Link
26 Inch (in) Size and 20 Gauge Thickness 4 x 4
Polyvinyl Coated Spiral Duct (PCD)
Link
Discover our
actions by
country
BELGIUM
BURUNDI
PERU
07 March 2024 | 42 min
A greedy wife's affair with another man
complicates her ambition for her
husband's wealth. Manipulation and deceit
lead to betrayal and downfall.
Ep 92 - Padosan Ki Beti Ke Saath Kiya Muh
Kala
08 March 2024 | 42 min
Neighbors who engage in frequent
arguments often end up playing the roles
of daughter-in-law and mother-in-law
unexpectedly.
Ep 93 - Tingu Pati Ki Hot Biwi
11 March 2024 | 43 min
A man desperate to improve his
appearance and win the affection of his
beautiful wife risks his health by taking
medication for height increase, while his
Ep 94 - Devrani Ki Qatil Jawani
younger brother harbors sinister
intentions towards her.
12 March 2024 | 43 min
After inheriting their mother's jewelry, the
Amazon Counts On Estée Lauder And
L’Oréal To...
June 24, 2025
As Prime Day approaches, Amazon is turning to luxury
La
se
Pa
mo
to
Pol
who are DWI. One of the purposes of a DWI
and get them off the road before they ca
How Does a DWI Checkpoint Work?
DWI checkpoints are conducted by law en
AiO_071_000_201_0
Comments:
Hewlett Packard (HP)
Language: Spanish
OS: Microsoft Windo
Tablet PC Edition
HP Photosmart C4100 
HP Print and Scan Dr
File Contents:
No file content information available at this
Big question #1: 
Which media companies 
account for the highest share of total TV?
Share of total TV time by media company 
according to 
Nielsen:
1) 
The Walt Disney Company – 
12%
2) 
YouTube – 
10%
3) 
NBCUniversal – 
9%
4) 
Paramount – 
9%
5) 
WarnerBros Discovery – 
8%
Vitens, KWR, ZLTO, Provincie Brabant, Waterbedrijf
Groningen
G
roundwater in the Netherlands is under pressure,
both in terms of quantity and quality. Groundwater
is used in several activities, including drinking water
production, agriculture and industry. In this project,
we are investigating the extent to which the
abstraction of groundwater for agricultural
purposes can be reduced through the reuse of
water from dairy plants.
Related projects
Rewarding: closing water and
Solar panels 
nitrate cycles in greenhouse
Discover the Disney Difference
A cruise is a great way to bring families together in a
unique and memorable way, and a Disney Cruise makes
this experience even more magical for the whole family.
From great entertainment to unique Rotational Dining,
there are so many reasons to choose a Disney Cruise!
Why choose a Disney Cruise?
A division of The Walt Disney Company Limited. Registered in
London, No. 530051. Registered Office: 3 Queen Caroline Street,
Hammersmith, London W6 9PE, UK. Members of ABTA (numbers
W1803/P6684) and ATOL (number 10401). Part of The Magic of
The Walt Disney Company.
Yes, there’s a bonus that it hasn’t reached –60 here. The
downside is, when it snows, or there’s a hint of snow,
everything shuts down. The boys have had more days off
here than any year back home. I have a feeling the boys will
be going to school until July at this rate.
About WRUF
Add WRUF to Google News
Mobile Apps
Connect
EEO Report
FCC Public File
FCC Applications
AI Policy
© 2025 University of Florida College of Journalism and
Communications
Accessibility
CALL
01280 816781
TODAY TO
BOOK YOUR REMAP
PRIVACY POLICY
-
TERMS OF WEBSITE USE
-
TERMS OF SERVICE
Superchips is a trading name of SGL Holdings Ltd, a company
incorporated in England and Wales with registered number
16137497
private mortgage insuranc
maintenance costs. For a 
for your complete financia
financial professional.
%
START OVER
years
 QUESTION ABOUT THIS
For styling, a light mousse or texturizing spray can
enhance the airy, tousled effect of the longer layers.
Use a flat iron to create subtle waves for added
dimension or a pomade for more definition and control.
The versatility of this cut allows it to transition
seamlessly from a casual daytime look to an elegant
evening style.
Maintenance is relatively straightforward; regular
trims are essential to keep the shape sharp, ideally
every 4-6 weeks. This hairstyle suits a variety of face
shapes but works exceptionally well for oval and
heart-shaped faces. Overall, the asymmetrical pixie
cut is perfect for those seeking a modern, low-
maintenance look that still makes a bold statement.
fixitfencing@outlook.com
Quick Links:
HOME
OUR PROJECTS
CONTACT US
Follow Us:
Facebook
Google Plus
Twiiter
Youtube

- - -

### What to do
Repeat the entire listing exactly.

### Written answer
Link
26 Inch (in) Size and 20 Gauge Thickness 4 x 4
Polyvinyl Coated Spiral Duct (PCD)
Link
Discover our
actions by
country
BELGIUM
BURUNDI
PERU
07 March 2024 | 42 min
A greedy wife's affair with another man
complicates her ambition for her
husband's wealth. Manipulation and deceit
lead to betrayal and downfall.
Ep 92 - Padosan Ki Beti Ke Saath Kiya Muh
Kala
08 March 2024 | 42 min
Neighbors who engage in frequent
arguments often end up playing the roles
of daughter-in-law and mother-in-law
unexpectedly.
Ep 93 - Tingu Pati Ki Hot Biwi
11 March 2024 | 43 min
A man desperate to improve his
appearance and win the affection of his
beautiful wife risks his health by taking
medication for height increase, while his
Ep 94 - Devrani Ki Qatil Jawani
younger brother harbors sinister
intentions towards her.
12 March 2024 | 43 min
After inheriting their mother's jewelry, the
Amazon Counts On Estée Lauder And
L’Oréal To...
June 24, 2025
As Prime Day approaches, Amazon is turning to luxury
La
se
Pa
mo
to
Pol
who are DWI. One of the purposes of a DWI
and get them off the road before they ca
How Does a DWI Checkpoint Work?
DWI checkpoints are conducted by law en
AiO_071_000_201_0
Comments:
Hewlett Packard (HP)
Language: Spanish
OS: Microsoft Windo
Tablet PC Edition
HP Photosmart C4100 
HP Print and Scan Dr
File Contents:
No file content information available at this
Big question #1: 
Which media companies 
account for the highest share of total TV?
Share of total TV time by media company 
according to 
Nielsen:
1) 
The Walt Disney Company – 
12%
2) 
YouTube – 
10%
3) 
NBCUniversal – 
9%
4) 
Paramount – 
9%
5) 
WarnerBros Discovery – 
8%
Vitens, KWR, ZLTO, Provincie Brabant, Waterbedrijf
Groningen
G
roundwater in the Netherlands is under pressure,
both in terms of quantity and quality. Groundwater
is used in several activities, including drinking water
production, agriculture and industry. In this project,
we are investigating the extent to which the
abstraction of groundwater for agricultural
purposes can be reduced through the reuse of
water from dairy plants.
Related projects
Rewarding: closing water and
Solar panels 
nitrate cycles in greenhouse
Discover the Disney Difference
A cruise is a great way to bring families together in a
unique and memorable way, and a Disney Cruise makes
this experience even more magical for the whole family.
From great entertainment to unique Rotational Dining,
there are so many reasons to choose a Disney Cruise!
Why choose a Disney Cruise?
A division of The Walt Disney Company Limited. Registered in
London, No. 530051. Registered Office: 3 Queen Caroline Street,
Hammersmith, London W6 9PE, UK. Members of ABTA (numbers
W1803/P6684) and ATOL (number 10401). Part of The Magic of
The Walt Disney Company.
Yes, there’s a bonus that it hasn’t reached –60 here. The
downside is, when it snows, or there’s a hint of snow,
everything shuts down. The boys have had more days off
here than any year back home. I have a feeling the boys will
be going to school until July at this rate.
About WRUF
Add WRUF to Google News
Mobile Apps
Connect
EEO Report
FCC Public File
FCC Applications
AI Policy
© 2025 University of Florida College of Journalism and
Communications
Accessibility
CALL
01280 816781
TODAY TO
BOOK YOUR REMAP
PRIVACY POLICY
-
TERMS OF WEBSITE USE
-
TERMS OF SERVICE
Superchips is a trading name of SGL Holdings Ltd, a company
incorporated in England and Wales with registered number
16137497
private mortgage insuranc
maintenance costs. For a 
for your complete financia
financial professional.
%
START OVER
years
 QUESTION ABOUT THIS
For styling, a light mousse or texturizing spray can
enhance the airy, tousled effect of the longer layers.
Use a flat iron to create subtle waves for added
dimension or a pomade for more definition and control.
The versatility of this cut allows it to transition
seamlessly from a casual daytime look to an elegant
evening style.
Maintenance is relatively straightforward; regular
trims are essential to keep the shape sharp, ideally
every 4-6 weeks. This hairstyle suits a variety of face
shapes but works exceptionally well for oval and
heart-shaped faces. Overall, the asymmetrical pixie
cut is perfect for those seeking a modern, low-
maintenance look that still makes a bold statement.
fixitfencing@outlook.com
Quick Links:
HOME
OUR PROJECTS
CONTACT US
Follow Us:
Facebook
Google Plus
Twiiter
Youtube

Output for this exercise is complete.